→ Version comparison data
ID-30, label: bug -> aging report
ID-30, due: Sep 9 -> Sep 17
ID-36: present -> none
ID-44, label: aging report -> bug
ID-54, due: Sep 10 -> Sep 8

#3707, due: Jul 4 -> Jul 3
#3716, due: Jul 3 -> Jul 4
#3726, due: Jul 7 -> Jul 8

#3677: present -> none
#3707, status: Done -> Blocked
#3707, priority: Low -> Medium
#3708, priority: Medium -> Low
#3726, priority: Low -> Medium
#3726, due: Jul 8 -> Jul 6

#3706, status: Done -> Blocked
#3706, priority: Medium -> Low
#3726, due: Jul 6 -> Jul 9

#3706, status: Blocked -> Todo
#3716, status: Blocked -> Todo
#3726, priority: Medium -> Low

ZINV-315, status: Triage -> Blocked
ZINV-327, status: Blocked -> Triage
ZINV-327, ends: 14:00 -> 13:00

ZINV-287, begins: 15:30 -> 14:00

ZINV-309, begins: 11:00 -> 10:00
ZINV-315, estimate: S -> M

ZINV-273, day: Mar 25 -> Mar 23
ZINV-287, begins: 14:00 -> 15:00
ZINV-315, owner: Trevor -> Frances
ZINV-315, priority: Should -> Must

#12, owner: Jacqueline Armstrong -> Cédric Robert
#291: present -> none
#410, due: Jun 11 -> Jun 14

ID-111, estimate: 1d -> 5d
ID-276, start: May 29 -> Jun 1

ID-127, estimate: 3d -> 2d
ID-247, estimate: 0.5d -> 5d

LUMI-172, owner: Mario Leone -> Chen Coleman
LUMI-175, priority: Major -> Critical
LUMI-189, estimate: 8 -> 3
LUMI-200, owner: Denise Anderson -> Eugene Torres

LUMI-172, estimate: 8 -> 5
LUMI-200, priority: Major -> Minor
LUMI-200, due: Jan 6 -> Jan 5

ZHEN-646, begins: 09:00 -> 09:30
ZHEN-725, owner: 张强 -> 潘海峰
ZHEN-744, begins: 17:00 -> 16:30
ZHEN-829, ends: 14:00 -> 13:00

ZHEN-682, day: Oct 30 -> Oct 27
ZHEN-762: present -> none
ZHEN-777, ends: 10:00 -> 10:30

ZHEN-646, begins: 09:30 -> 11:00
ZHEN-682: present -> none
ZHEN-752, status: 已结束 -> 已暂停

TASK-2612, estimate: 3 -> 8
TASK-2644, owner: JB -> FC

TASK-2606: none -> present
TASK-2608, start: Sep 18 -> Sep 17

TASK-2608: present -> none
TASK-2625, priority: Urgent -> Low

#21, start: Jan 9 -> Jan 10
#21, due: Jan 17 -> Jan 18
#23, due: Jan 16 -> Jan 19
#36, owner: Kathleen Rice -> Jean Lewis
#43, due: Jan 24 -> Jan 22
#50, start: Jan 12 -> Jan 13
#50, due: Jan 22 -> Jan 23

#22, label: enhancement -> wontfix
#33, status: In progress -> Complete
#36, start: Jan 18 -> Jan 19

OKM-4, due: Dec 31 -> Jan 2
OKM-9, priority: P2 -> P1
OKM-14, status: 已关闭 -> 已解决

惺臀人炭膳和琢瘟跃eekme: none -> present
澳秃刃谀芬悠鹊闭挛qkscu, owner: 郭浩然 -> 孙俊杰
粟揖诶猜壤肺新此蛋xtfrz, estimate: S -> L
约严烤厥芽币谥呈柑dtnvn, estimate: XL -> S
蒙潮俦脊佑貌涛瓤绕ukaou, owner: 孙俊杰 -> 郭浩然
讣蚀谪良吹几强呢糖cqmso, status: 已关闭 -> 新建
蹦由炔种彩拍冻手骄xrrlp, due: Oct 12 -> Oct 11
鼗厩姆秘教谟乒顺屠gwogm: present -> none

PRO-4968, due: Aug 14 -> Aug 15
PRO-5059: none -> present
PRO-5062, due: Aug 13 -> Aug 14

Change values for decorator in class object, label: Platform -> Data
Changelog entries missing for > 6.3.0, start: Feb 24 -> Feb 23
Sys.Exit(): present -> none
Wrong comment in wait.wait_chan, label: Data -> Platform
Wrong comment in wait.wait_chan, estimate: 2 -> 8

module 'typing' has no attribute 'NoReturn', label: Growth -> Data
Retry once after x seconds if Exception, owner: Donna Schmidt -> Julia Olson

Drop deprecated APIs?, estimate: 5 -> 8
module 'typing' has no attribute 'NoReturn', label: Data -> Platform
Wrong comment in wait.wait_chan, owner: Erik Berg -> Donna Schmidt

→ What to work on
Return exactly the lines above from the line that has "#3706, status: Blocked -> Todo" through the line that has "PRO-5062, due: Aug 13 -> Aug 14", inclusive, and nothing else.

→ Expected answer
#3706, status: Blocked -> Todo
#3716, status: Blocked -> Todo
#3726, priority: Medium -> Low

ZINV-315, status: Triage -> Blocked
ZINV-327, status: Blocked -> Triage
ZINV-327, ends: 14:00 -> 13:00

ZINV-287, begins: 15:30 -> 14:00

ZINV-309, begins: 11:00 -> 10:00
ZINV-315, estimate: S -> M

ZINV-273, day: Mar 25 -> Mar 23
ZINV-287, begins: 14:00 -> 15:00
ZINV-315, owner: Trevor -> Frances
ZINV-315, priority: Should -> Must

#12, owner: Jacqueline Armstrong -> Cédric Robert
#291: present -> none
#410, due: Jun 11 -> Jun 14

ID-111, estimate: 1d -> 5d
ID-276, start: May 29 -> Jun 1

ID-127, estimate: 3d -> 2d
ID-247, estimate: 0.5d -> 5d

LUMI-172, owner: Mario Leone -> Chen Coleman
LUMI-175, priority: Major -> Critical
LUMI-189, estimate: 8 -> 3
LUMI-200, owner: Denise Anderson -> Eugene Torres

LUMI-172, estimate: 8 -> 5
LUMI-200, priority: Major -> Minor
LUMI-200, due: Jan 6 -> Jan 5

ZHEN-646, begins: 09:00 -> 09:30
ZHEN-725, owner: 张强 -> 潘海峰
ZHEN-744, begins: 17:00 -> 16:30
ZHEN-829, ends: 14:00 -> 13:00

ZHEN-682, day: Oct 30 -> Oct 27
ZHEN-762: present -> none
ZHEN-777, ends: 10:00 -> 10:30

ZHEN-646, begins: 09:30 -> 11:00
ZHEN-682: present -> none
ZHEN-752, status: 已结束 -> 已暂停

TASK-2612, estimate: 3 -> 8
TASK-2644, owner: JB -> FC

TASK-2606: none -> present
TASK-2608, start: Sep 18 -> Sep 17

TASK-2608: present -> none
TASK-2625, priority: Urgent -> Low

#21, start: Jan 9 -> Jan 10
#21, due: Jan 17 -> Jan 18
#23, due: Jan 16 -> Jan 19
#36, owner: Kathleen Rice -> Jean Lewis
#43, due: Jan 24 -> Jan 22
#50, start: Jan 12 -> Jan 13
#50, due: Jan 22 -> Jan 23

#22, label: enhancement -> wontfix
#33, status: In progress -> Complete
#36, start: Jan 18 -> Jan 19

OKM-4, due: Dec 31 -> Jan 2
OKM-9, priority: P2 -> P1
OKM-14, status: 已关闭 -> 已解决

惺臀人炭膳和琢瘟跃eekme: none -> present
澳秃刃谀芬悠鹊闭挛qkscu, owner: 郭浩然 -> 孙俊杰
粟揖诶猜壤肺新此蛋xtfrz, estimate: S -> L
约严烤厥芽币谥呈柑dtnvn, estimate: XL -> S
蒙潮俦脊佑貌涛瓤绕ukaou, owner: 孙俊杰 -> 郭浩然
讣蚀谪良吹几强呢糖cqmso, status: 已关闭 -> 新建
蹦由炔种彩拍冻手骄xrrlp, due: Oct 12 -> Oct 11
鼗厩姆秘教谟乒顺屠gwogm: present -> none

PRO-4968, due: Aug 14 -> Aug 15
PRO-5059: none -> present
PRO-5062, due: Aug 13 -> Aug 14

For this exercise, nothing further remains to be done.